Exercise objective: Rewrite the stretch of the listing from the line containing "What direction in" through the line containing "facing away from the viewer" as a JSON list of strings, with one string per line and blank lines omitted.

Data for review:
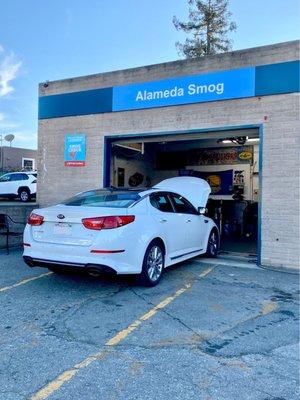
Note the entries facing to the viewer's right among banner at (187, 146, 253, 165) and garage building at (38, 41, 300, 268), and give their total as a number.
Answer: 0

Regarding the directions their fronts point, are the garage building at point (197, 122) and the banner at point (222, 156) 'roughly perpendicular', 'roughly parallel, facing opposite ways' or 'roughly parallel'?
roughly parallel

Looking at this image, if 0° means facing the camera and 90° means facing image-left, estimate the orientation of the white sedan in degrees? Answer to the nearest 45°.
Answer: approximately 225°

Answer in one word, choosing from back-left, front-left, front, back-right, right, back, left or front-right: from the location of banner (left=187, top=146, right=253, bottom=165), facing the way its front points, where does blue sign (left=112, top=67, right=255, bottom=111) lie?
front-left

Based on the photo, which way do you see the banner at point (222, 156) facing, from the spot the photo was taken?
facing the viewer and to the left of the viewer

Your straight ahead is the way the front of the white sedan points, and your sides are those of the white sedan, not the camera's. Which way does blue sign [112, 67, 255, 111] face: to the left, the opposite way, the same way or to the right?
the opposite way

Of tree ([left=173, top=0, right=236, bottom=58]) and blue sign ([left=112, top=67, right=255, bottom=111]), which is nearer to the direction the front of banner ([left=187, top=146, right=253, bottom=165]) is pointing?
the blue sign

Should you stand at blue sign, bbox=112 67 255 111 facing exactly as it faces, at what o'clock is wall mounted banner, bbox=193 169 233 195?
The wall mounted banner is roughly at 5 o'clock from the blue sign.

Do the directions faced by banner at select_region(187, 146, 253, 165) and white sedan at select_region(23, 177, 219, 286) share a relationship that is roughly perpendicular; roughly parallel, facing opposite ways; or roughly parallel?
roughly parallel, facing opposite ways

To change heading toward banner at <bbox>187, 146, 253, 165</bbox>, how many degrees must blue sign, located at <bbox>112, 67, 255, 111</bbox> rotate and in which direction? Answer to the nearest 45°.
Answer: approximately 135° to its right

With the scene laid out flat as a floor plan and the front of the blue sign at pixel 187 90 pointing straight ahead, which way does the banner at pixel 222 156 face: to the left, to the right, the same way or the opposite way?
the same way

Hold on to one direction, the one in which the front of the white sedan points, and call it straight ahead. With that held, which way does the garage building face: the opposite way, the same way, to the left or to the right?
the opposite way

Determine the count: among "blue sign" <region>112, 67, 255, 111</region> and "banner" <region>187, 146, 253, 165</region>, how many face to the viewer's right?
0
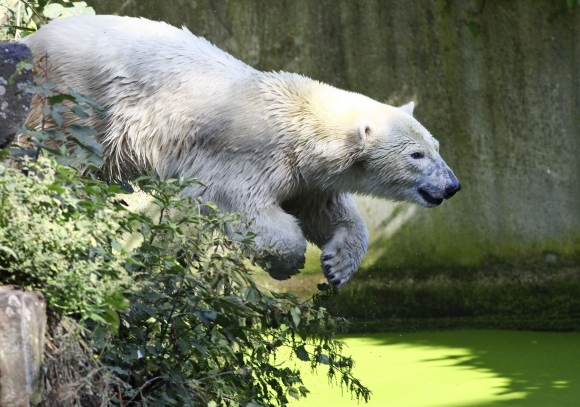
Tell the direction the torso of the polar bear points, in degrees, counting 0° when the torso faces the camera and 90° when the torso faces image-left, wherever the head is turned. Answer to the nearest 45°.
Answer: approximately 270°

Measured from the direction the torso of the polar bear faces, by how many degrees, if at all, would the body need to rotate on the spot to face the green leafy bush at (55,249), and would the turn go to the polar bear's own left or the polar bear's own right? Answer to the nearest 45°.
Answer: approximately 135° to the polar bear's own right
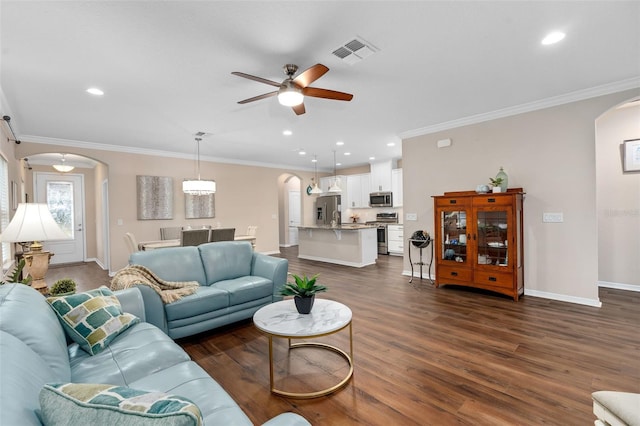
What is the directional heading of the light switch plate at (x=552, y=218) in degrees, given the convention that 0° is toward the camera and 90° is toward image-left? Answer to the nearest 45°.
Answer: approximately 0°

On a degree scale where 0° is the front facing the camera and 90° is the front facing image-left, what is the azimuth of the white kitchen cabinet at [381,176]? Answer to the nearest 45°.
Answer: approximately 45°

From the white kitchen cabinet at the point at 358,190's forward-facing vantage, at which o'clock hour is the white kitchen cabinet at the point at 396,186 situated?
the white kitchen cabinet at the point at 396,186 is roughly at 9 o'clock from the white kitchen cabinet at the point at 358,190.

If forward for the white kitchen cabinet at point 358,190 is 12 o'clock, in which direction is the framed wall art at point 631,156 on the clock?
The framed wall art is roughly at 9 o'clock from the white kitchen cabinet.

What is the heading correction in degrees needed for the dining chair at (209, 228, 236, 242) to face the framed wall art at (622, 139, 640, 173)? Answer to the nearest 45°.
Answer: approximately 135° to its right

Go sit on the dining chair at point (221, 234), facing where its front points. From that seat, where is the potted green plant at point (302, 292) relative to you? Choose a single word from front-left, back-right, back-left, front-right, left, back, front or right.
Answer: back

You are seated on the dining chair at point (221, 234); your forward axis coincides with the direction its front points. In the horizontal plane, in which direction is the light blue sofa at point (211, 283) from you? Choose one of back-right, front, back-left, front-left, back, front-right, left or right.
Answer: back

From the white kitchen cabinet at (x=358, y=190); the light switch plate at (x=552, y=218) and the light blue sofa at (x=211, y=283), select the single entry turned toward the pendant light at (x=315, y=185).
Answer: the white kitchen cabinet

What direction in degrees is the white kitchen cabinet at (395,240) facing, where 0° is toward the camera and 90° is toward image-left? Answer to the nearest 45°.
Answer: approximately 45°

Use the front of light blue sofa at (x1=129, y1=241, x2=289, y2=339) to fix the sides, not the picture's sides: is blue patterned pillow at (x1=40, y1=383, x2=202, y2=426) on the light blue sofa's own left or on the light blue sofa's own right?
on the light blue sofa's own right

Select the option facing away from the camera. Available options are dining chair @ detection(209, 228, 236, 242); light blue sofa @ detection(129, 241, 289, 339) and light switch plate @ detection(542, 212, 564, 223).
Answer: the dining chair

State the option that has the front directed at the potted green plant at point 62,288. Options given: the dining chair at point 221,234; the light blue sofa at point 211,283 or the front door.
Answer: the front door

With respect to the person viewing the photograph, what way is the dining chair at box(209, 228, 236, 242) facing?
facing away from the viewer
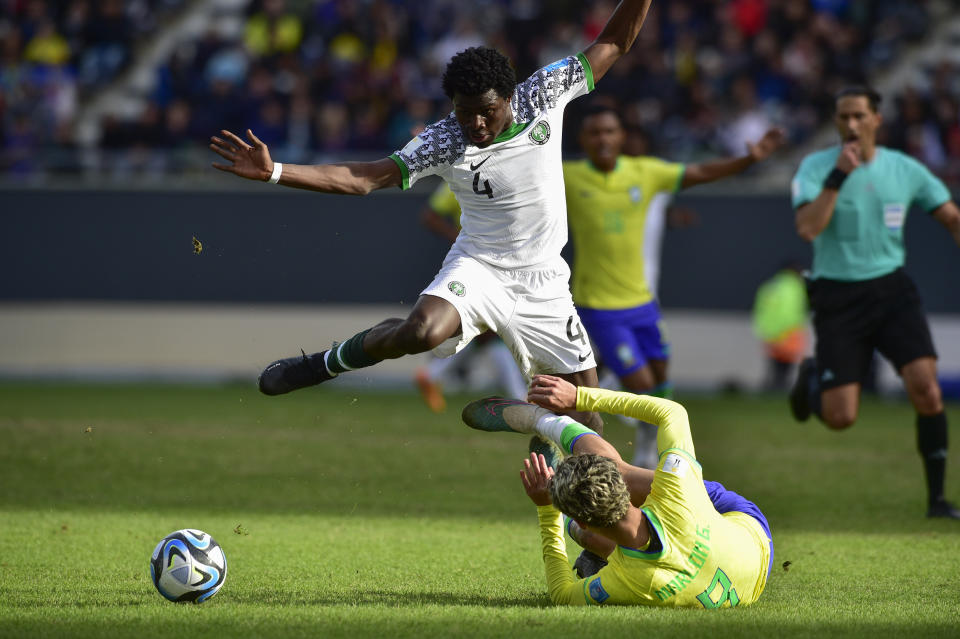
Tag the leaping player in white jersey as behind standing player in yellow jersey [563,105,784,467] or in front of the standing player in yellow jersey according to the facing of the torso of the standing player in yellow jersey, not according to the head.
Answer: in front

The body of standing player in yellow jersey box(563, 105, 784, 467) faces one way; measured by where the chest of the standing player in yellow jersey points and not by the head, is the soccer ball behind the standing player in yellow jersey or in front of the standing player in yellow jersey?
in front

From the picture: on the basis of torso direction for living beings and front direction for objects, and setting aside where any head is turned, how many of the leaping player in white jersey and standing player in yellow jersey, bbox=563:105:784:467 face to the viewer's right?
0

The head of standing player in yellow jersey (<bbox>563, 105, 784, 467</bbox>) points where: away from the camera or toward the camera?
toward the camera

Answer space:
[
  "What direction in degrees is the white kitchen cabinet at (395,240) facing, where 0° is toward the camera and 90° is toward image-left? Answer to the nearest 45°.",
  "Answer: approximately 45°",
  "Use the front of light blue sofa at (x1=129, y1=241, x2=289, y2=339) to fix the sides, not the picture's sides: is blue patterned pillow at (x1=40, y1=383, x2=202, y2=426) on the light blue sofa's own left or on the light blue sofa's own right?",
  "on the light blue sofa's own right",
  "Select the option facing away from the camera. Available options are dining chair @ detection(209, 228, 236, 242); light blue sofa @ detection(129, 241, 289, 339) and light switch plate @ detection(542, 212, 564, 223).",
  "Answer: the dining chair",
  "State the option that has the front directed at the potted green plant at point 62,288. Options given: the dining chair at point 221,234; the light blue sofa at point 211,283 or the front door.",
  "Answer: the front door",
  "With respect to the person viewing the photograph, what way is the dining chair at box(209, 228, 236, 242) facing?",
  "facing away from the viewer"
]